The Context: We maintain a distributed stateful engine (think search/analytics). The architecture is standard: a Control Plane (Coordinator) assigns data segments to Worker Nodes. The workload involves heavy use of mmap and lazy loading for large datasets.
The Incident: We had a cascading failure where the Coordinator got stuck in a loop, DDOS-ing a specific node.
The Signal: Coordinator sees Node A has significantly fewer rows (logical count) than the cluster average. It flags Node A as "underutilized."
The Action: Coordinator attempts to rebalance/load new segments onto Node A.
The Reality: Node A is actually sitting at 197GB RAM usage (near OOM). The data on it happens to be extremely wide (fat rows, huge blobs), so its logical row count is low, but physical footprint is massive.
The Loop: Node A rejects the load (or times out). The Coordinator ignores the backpressure, sees the low row count again, and retries immediately.
The Core Problem: We are trying to write a "God Equation" for our load balancer. We started with row_count, which failed. We looked at disk usage, but that doesn't correlate with RAM because of lazy loading.
Now we are staring at mmap. Because the OS manages the page cache, the application-level RSS is noisy and doesn't strictly reflect "required" memory vs "reclaimable" cache.
The Question: Attempting to enumerate every resource variable (CPU, IOPS, RSS, Disk, logical count) into a single scoring function feels like an NP-hard trap.
How do you handle placement in systems where memory usage is opaque/dynamic?
Dumb Coordinator, Smart Nodes: Should we just let the Coordinator blind-fire based on disk space, and rely 100% on the Node to return hard 429 Too Many Requests based on local pressure?
Cost Estimation: Do we try to build a synthetic "cost model" per segment (e.g., predicted memory footprint) and schedule based on credits, ignoring actual OS metrics?
Control Plane Decoupling: Separate storage balancing (disk) from query balancing (mem)?
Feels like we are reinventing the wheel.

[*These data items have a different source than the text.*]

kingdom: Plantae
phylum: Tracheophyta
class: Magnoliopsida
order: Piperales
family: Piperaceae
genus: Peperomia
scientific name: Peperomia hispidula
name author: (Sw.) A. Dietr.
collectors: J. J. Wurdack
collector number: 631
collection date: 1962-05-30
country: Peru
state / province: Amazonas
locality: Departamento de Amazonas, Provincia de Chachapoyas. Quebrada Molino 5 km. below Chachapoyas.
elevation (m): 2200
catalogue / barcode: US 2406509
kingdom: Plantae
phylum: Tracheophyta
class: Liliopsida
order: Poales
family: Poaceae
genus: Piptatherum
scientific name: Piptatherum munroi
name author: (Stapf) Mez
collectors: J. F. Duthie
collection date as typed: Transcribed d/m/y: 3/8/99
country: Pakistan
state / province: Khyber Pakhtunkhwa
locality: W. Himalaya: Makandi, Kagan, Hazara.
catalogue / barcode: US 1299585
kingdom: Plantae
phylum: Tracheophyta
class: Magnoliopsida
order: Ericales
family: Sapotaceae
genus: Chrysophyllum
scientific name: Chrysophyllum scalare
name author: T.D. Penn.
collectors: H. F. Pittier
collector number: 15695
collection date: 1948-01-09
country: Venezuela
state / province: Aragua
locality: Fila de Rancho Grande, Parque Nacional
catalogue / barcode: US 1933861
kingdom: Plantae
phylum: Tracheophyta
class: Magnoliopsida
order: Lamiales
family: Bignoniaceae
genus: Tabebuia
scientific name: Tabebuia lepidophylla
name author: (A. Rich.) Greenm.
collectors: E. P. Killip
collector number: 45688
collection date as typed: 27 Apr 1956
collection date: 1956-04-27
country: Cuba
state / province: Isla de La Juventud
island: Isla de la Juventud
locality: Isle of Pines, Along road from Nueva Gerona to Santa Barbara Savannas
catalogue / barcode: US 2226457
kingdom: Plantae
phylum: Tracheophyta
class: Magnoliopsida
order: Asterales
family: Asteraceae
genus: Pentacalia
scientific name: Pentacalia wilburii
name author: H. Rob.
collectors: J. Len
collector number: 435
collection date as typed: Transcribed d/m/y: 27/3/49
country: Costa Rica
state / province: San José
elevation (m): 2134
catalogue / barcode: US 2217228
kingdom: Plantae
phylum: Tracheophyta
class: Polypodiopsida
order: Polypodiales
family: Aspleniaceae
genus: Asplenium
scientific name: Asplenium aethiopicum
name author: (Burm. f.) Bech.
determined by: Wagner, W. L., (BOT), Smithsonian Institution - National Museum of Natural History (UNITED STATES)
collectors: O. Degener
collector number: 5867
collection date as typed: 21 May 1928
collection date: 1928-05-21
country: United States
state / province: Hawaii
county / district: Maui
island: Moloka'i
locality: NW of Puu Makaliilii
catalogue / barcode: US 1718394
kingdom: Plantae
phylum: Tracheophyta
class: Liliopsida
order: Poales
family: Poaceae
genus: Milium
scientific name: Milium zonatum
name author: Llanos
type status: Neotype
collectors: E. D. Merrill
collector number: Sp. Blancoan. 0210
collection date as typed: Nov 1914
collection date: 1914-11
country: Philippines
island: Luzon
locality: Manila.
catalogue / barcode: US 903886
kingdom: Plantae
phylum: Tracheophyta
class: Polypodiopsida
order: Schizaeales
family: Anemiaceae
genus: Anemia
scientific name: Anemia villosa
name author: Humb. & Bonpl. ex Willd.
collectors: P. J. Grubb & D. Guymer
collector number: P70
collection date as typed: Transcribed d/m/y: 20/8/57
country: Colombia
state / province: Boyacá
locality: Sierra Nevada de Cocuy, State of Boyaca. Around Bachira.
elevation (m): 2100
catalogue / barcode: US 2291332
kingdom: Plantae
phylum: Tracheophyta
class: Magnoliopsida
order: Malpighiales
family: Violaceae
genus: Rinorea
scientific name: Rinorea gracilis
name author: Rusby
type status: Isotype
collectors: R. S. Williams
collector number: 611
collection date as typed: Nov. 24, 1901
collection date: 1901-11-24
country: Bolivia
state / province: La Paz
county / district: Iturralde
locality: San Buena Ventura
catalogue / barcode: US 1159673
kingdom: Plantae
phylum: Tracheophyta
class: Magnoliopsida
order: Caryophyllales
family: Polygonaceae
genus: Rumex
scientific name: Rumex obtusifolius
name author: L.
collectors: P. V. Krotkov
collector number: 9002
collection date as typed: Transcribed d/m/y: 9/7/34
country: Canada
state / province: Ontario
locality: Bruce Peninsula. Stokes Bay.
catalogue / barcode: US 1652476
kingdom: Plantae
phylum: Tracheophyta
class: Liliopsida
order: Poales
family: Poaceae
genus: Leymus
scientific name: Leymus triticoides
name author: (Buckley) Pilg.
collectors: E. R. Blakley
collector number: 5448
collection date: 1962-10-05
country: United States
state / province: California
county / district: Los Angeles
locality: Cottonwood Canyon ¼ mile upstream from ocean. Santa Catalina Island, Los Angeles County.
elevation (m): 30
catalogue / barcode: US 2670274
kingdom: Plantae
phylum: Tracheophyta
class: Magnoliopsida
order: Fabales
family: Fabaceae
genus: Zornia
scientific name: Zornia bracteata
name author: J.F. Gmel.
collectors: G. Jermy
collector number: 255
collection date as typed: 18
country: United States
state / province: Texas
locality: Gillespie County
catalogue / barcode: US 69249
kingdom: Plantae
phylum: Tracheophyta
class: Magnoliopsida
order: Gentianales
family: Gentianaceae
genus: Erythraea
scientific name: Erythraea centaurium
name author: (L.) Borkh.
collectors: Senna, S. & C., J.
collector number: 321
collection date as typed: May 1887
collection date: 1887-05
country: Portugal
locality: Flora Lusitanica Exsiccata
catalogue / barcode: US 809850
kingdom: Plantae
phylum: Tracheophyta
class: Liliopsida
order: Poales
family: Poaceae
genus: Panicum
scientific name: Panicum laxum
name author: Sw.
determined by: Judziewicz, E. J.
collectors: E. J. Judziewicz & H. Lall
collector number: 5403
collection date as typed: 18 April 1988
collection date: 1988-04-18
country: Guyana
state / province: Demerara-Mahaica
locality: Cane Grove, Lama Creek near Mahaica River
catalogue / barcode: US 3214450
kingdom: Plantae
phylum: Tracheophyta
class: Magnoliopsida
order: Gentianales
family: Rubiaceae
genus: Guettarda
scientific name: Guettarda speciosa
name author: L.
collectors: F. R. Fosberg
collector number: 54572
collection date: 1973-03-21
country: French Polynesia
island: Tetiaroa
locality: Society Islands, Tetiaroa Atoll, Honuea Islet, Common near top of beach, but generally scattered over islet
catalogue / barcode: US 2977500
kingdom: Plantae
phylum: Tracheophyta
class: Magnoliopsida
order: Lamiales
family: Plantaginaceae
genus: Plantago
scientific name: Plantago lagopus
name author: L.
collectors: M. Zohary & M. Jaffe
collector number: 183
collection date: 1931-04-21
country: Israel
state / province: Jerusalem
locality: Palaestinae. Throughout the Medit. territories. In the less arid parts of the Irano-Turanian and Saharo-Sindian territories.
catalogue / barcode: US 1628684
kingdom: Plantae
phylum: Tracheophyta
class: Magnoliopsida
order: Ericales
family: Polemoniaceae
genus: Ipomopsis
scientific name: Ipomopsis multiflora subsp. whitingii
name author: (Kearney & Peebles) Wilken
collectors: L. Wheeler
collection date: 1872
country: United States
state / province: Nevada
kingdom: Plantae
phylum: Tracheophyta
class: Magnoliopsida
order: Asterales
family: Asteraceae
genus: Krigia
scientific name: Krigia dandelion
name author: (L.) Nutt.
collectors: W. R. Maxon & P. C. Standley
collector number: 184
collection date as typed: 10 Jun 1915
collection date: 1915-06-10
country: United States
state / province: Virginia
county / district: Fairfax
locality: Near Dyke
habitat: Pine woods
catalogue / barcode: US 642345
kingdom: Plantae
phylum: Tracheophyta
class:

References to papers or similar architecture post-mortems appreciated.
otterley•16m ago
Of course, for this to work, you have to figure out what that reserved amount should be. That is an exercise for the implementer (i.e., you).
See https://kubernetes.io/docs/concepts/configuration/manage-res...
> Attempting to enumerate every resource variable (CPU, IOPS, RSS, Disk, logical count) into a single scoring function feels like an NP-hard trap.
Yeah, don't do that. Figure out what resources your applications need and the declare them, and let the scheduler find the best node based on the requirements you've specified.
> We are trying to write a "God Equation" for our load balancer. We started with row_count, which failed. We looked at disk usage, but that doesn't correlate with RAM because of lazy loading.
A few things come to mind...
First, you're talking about a load balancer, but it's not clear that you're trying to balance load! A good metric to use for load balancing is one whose value is proportional to response latency.
It smells like you're trying to provision resources based on an optimistic prediction of your working set size. Perhaps you need a more pessimistic prediction. It might also be that you're relying too heavily on the kernel to handle paging, when what you really need is a cache tuned for your application that is scan-resistant, coupled with O_DIRECT for I/O.